Kane is unconcerned with common morality, since no human relationship can ever last more than a small fraction of his lifetime (although the daughter he fathers in "Raven's Eyrie" appears as an adult in the modern-day "At First Just Ghostly"), and he frequently ends up on the wrong side in the conflicts, often to his own detriment. A common theme is the hero's weariness with his own immortality and his attempts to end meaning to his existence.

Kane and Conan the Barbarian, the warrior character created in the 1930s by American author Robert E. Howard, are both wandering warriors in quasi-feudal worlds. Kane, however, is a more devious character with a more somber and reflective outlook on life than Conan. Kane also has none of Conan's dislike of sorcery. His creator described Kane as "not a sword and sorcery hero; he is a gothic hero-villain from the tradition of the Gothic novels of the 18th and early 19th centuries" and as a character "who could master any situation intellectually, or rip heads off if push came to shove".
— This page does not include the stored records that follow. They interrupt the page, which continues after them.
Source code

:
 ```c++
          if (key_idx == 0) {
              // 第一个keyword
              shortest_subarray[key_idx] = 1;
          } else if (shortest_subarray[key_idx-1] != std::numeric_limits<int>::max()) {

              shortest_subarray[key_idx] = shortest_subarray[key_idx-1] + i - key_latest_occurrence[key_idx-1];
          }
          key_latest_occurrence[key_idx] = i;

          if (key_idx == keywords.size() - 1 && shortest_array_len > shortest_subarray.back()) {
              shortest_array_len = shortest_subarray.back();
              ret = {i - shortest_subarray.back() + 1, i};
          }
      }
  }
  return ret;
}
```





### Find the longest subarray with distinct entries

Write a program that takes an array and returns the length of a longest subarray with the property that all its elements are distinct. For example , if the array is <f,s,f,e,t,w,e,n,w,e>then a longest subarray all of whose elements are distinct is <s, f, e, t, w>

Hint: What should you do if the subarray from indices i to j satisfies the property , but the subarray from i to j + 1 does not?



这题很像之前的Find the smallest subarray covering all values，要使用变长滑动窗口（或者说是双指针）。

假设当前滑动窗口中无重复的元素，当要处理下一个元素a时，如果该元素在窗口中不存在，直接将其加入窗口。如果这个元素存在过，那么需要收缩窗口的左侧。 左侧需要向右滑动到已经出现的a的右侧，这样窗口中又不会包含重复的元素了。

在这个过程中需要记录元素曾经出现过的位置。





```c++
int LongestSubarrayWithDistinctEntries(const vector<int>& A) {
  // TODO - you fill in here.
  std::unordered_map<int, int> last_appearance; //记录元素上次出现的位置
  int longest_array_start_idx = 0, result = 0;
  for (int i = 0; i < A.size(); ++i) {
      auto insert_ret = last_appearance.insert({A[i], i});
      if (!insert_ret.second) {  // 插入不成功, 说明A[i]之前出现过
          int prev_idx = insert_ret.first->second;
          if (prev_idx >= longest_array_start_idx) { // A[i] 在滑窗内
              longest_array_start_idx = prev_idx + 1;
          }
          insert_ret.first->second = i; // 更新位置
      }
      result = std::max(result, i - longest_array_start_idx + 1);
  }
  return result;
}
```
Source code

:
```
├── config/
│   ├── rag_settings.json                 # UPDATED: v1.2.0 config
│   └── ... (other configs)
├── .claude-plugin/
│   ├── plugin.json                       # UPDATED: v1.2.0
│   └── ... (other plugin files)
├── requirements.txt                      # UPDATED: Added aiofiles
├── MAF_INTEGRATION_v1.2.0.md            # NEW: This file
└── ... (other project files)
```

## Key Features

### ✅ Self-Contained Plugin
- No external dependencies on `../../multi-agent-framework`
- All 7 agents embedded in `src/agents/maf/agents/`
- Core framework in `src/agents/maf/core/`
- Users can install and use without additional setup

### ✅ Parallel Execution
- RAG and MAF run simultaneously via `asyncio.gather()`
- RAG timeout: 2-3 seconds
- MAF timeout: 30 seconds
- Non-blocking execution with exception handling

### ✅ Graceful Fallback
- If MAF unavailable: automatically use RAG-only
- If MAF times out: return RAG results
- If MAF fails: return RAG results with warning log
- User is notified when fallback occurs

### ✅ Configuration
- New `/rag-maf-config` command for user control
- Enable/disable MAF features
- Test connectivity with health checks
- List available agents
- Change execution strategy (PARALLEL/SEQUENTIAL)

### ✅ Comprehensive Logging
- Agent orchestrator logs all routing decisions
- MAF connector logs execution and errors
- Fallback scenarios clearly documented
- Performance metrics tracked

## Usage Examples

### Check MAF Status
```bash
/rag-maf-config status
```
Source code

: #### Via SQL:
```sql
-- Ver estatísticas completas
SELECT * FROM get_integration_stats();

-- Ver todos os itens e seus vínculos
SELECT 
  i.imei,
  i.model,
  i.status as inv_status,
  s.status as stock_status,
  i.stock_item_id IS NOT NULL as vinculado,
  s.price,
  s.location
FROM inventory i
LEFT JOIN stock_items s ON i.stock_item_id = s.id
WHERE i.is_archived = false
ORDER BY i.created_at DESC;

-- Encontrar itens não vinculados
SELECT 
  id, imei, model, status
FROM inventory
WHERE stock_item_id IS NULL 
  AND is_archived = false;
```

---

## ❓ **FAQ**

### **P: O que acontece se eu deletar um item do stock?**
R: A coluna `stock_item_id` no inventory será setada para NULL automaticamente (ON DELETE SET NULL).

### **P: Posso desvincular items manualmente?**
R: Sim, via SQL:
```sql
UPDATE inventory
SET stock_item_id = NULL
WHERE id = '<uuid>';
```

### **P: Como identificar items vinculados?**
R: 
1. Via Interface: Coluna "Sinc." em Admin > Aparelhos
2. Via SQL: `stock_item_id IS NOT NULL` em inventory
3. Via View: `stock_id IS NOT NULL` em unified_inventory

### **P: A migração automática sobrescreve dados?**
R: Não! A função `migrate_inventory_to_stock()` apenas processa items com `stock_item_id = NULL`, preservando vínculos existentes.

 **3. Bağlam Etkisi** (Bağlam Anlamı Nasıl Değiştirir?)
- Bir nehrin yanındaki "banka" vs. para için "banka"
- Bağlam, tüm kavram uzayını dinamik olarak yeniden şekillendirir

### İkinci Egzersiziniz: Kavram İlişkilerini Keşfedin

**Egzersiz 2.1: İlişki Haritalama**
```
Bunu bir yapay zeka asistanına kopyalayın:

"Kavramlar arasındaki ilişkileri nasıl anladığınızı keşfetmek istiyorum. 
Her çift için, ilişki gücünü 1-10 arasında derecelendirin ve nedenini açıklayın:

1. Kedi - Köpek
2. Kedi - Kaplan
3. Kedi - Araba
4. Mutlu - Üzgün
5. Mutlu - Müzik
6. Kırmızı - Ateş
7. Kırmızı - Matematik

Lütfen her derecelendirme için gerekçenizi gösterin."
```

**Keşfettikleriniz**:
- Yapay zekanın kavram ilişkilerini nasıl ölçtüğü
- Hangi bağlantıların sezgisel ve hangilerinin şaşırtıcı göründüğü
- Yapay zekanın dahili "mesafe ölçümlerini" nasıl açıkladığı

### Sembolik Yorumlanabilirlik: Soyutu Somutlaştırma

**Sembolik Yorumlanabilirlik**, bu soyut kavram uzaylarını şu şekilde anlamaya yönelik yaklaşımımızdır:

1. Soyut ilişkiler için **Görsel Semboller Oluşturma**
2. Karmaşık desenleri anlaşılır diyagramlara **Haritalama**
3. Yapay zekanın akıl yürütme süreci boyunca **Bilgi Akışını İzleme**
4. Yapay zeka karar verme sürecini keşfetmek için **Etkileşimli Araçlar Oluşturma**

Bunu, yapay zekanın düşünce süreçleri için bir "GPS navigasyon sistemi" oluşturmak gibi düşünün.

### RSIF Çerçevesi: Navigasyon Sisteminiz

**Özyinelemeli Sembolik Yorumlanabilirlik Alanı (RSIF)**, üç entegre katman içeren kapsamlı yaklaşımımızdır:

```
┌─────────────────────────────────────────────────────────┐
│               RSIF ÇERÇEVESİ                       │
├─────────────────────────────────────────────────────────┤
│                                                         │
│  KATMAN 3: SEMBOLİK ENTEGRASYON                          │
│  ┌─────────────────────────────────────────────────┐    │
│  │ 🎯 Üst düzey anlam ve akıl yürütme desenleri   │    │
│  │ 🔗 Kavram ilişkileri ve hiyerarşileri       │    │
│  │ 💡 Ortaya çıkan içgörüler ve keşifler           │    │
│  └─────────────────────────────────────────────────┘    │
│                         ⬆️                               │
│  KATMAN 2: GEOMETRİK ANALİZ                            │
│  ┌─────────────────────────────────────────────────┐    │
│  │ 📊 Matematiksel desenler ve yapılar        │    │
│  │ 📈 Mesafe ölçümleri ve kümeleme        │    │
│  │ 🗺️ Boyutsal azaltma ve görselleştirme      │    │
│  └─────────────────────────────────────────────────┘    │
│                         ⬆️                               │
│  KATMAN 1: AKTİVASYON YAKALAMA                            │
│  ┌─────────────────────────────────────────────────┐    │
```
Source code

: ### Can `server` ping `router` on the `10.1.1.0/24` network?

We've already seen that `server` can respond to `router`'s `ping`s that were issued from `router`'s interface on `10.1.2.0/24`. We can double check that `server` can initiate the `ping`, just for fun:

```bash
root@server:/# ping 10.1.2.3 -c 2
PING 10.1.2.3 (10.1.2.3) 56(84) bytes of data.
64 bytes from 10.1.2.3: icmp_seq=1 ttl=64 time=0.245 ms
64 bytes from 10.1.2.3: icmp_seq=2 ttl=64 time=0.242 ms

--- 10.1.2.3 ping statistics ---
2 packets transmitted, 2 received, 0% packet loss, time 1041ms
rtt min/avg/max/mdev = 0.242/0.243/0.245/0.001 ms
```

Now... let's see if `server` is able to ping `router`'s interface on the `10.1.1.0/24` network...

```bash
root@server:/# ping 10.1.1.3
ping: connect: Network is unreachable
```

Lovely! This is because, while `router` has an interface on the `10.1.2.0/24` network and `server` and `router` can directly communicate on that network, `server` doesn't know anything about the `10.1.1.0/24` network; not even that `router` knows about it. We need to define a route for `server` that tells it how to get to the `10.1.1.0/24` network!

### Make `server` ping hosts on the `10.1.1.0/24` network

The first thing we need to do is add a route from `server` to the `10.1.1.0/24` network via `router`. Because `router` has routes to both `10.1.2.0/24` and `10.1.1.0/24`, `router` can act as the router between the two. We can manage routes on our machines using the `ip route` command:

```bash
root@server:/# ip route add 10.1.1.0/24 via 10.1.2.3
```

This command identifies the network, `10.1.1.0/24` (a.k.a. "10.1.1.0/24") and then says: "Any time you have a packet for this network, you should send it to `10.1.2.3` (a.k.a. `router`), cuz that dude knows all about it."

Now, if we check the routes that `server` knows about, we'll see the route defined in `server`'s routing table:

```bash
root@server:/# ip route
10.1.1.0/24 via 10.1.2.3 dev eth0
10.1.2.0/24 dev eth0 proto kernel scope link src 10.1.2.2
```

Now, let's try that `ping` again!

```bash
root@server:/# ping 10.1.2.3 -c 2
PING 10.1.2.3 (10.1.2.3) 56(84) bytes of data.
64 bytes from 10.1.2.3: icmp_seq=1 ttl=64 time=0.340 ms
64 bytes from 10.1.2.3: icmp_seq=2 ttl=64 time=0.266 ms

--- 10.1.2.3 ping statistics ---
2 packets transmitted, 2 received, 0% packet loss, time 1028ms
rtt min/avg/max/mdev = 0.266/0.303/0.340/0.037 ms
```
Some commentators argue that the fantasy protagonist that Kane has most in common with is Michael Moorcock's Elric of Melniboné, but Wagner was also inspired by novels such as Charles Maturin's Melmoth the Wanderer (1820) and E. R. Eddison's The Worm Ouroboros (1922).

==Works==
===Novels===
- Bloodstone (1975): In the treasure captured during a savage raid, Kane discovers a powerful relic.
- Dark Crusade (1976): Kane encounters an ancient cult of evil, and its power-hungry leader.
- Darkness Weaves (1978) (editorially altered abridgement published in 1970 as "Darkness Weaves With Many Shades"): The mad sorceress Efrel seeks war and revenge upon her erstwhile husband, king Netisten Maril, and enlists Kane as her general in command of an army of mercenaries and monsters.

===Story collections===
- Death Angel's Shadow (1973)
  - "Reflections for the Winter of My Soul": Kane encounters a shapeshifting enemy who knows him (sequel to Dark Crusade).
  - "Cold Light": A knight forms a band of crusaders and mercenaries, in a quest to find and kill Kane.
  - "Mirage": Kane meets another immortal and discovers that death isn't the answer to his problems.
- Night Winds (1978)
  - "Undertow": A mistress of Kane seeks to escape from him with the aid of a young barbarian.
  - "Two Suns Setting": In a stony desert, Kane encounters the last of an elder race.
  - "The Dark Muse": Kane's poet friend takes inspiration from a journey into chaos.
  - "Raven's Eyrie": A previous victim of Kane plans to send his soul to hell.
  - "Lynortis Reprise": The survivors of a bloody siege meet a betrayer.
  - "Sing a Last Song of Valdese": A mutilated wizard takes his revenge.
- The Book of Kane (1985)
  - "Reflections for the Winter of My Soul"
  - "Sing a Last Song of Valdese"
  - "Raven's Eyrie"
  - "Misericorde": Kane enters the keep of the cruel Vareishei clan.
  - "The Other One": The gods are sometimes merciful, while Kane is less so.

===Other tales===
Kane also appears in "Lacunae", collected in Why Not You and I? (1987), and in "At First Just Ghostly", "Deep in the Depths of the Acme Warehouse", and "The Gothic Touch" (which features Michael Moorcock's Elric of Melniboné), collected in Exorcisms and Ecstasies (1997). This volume also includes the fragment "In the Wake of the Night" and an early version of "Lynortis Reprise".

===Reprint collections===
Night Shade Books reprinted the complete novels and stories in two volumes, as follows:
- Gods in Darkness: The Complete Novels of Kane (2002)
  - Bloodstone
  - Dark Crusade
  - Darkness Weaves
- Midnight Sun: The Complete Stories of Kane (2003)
  - "Death Angel's Shadow" (poem)
  - "Undertow"
  - "Two Suns Setting"
  - "The Dark Muse"
  - "Sing a Last Song of Valdese"
  - "Misericorde"
  - "Lynortis Reprise"
  - "Raven's Eyrie"
  - "Reflections for the Winter of My Soul"
  - "Cold Light"
  - "Mirage"
  - "The Other One"
  - "The Gothic Touch"
  - "Midnight Sun" (poem)
  - "Lacunae"
  - "Deep in the Depths of the Acme Warehouse"
  - "At First Just Ghostly"
  - "The Treasure of Lynortis" (early version of "Lynortis Reprise")
  - "In the Wake of the Night" (fragment of uncompleted fourth Kane novel)
  - "The Once and Future Kane" (non-fiction essay)

All of the Kane novels and both short story collections were reissued as a five volume limited edition set (each volume illustrated & signed by different artists, as well as unsigned) by Centipede Press in December 2015.